Shinhan Bank’s CEO and Shinhan Financial Group’s Chairman received lighter punishments than expected over the Lime mis-selling scandal.
South Korea’s FSS (Financial Supervisory Service) has reportedly imposed lighter-than-expected punishments against Shinhan executives over the Lime Asset Management mis-selling scandal.
Shinhan Bank CEO Jin Ok-dong received a “cautionary warning”, one notch lower than the “reprimand warning” the FSS said he would receive. The reprimand warning would have prohibited Jin from working in the financial sector for three to five years after the end of any existing engagements.
Shinhan Financial Group Chairman Cho Yong-byoung received a “caution”, one notch lower than the “cautionary warning” anticipated – which was already considered a relatively light penalty.

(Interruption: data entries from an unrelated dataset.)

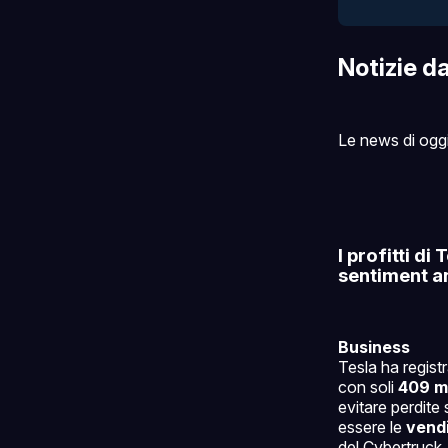
Notizie d
Le news di ogg
I profitti di
sentiment a
Business
Tesla ha regist
con soli
409 mil
evitare perdite 
essere le
vendi
del Cybertruck.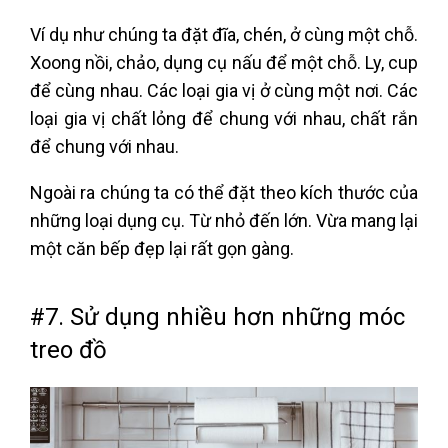
Ví dụ như chúng ta đặt đĩa, chén, ở cùng một chỗ.
Xoong nồi, chảo, dụng cụ nấu để một chỗ. Ly, cup
để cùng nhau. Các loại gia vị ở cùng một nơi. Các
loại gia vị chất lỏng để chung với nhau, chất rắn
để chung với nhau.
Ngoài ra chúng ta có thể đặt theo kích thước của
những loại dụng cụ. Từ nhỏ đến lớn. Vừa mang lại
một căn bếp đẹp lại rất gọn gàng.
#7. Sử dụng nhiều hơn những móc
treo đồ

“Caution” is the lightest punishment on the five-step scale the FSS uses. (The highest punishment is a recommendation for dismissal, followed by suspension from work.)
The FSS has also announced a three-month partial suspension of operations as well as a fine (undisclosed amount) against Shinhan Bank.
The decisions from the FSS are subject to approval from the FSC (Financial Services Commission).
The punishments were imposed for mis-selling of funds managed by Lime Asset Management, which has been under an FSS investigation since July 2019 for concealing losses and inflating investment returns.
Over KRW 1.6 trillion of Lime funds have been frozen since December 2019, according to data from the FSS, which has been mediating disputes between investors and the financial institutions that sold the funds.
Last week, the FSS recommended that Shinhan Bank settle all disputes with Lime investors at reimbursement rates of 40 to 80 percent.
The bank has since voted to accept the recommendation, which factored into the lighter punishments imposed by the FSS.
The FSS will hold more meetings later this month to determine the punishment for other Lime fund sellers, including KDB (Korea Development Bank) and Busan Bank.